NOTABLE RISE IN GLOBAL TEMPERATURES

In explaining the importance of the SMART hospital project, Dr. Anthony made specific reference to reports released by the United Nations’ Inter-Governmental Panel on Climate Change (IPCC), particularly as it relates to the notable rise in global temperatures.
“For the last hundred years, the earth’s temperature has increased by 0.75 degrees Celsius and every decade since 1850, we are living in warmer climate,” the minister said, pointing to the consequences of Guyana’s infamous 2005 floods.
In a series of articles published in January, the Guyana Chronicle examined a number of adverse effects that climate change is likely to have on local sectors, including sea defence, health and food production, all due to the projected rise in sea levels.
As a matter of fact, the IPCC predicts that “global warming will worsen human health conditions, especially in tropical regions.” In countries such as Guyana, an increase in temperature indicates an increase in mosquito populations, thereby escalating the risk of a variety of insect-borne infections.

“… and those mosquitos would bring with them, a number of different types of diseases such as dengue and malaria, and chikungunya, and so forth,” Dr. Anthony previously said in an invited comment.
In addition to vector-borne and water-borne diseases, global warming also paves the way for increased heat waves, which would result in prolonged periods of abnormally high temperatures that can have serious health effects on vulnerable populations, such as the elderly and the sick.
“This was already seen during the 2003 heat wave in Europe, which claimed approximately 35,000 lives,” a recent UN Climate Change report indicated.
Reflecting on the many environmental tragedies that occurred in 2020, Guyanese Scientist, Dr. Michelle Kalamandeen had told the Guyana Chronicle that climate change has inevitably created the deadly monster that is the novel coronavirus. She explained that three out of every four new infectious diseases in people come from animals.
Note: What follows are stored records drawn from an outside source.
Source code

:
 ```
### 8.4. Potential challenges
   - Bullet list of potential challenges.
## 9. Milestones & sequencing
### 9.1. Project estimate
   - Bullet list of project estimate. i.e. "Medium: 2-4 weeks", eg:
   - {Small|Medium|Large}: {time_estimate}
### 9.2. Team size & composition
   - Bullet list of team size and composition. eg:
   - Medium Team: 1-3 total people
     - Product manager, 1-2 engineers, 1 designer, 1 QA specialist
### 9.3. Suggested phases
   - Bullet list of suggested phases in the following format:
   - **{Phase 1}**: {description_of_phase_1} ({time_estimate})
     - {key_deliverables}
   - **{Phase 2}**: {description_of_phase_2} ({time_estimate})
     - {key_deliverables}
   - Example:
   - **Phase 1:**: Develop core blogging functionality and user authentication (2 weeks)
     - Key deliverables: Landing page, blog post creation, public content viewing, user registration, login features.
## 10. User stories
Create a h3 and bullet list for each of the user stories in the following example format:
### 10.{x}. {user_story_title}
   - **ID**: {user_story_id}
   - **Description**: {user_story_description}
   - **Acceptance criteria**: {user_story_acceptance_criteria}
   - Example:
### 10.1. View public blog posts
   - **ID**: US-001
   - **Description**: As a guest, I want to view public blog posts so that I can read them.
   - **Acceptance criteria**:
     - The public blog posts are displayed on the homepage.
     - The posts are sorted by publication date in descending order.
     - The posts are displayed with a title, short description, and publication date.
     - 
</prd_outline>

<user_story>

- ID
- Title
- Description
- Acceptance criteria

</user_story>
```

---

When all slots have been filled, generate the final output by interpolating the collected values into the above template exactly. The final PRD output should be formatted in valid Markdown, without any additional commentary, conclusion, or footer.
“More specifically, from our wildlife and from the livestock we keep in ever-increasing numbers… if an area becomes too hot or too cold for certain wildlife, they will migrate to new places, where they interact with other animals that they have never encountered before,” Dr. Kalamandeen had explained.
She reasoned that this usually results in humans increasingly sharing the same spaces and vying for the same food as various species of organisms, thereby increasing the risk of transmission of diseases from animals to humans.
The Health Minister had previously indicated also that his ministry was currently working to craft a comprehensive 10-year strategic plan which seeks to examine a plethora of ways that the ministry can respond to climate change.
“…and our preparedness in terms of health response to things like pandemics and flooding and so forth…we want to ensure that we build that capacity to respond to [the] effects of climate change, and try to make our systems more climate-resilient,” Dr Anthony asserted.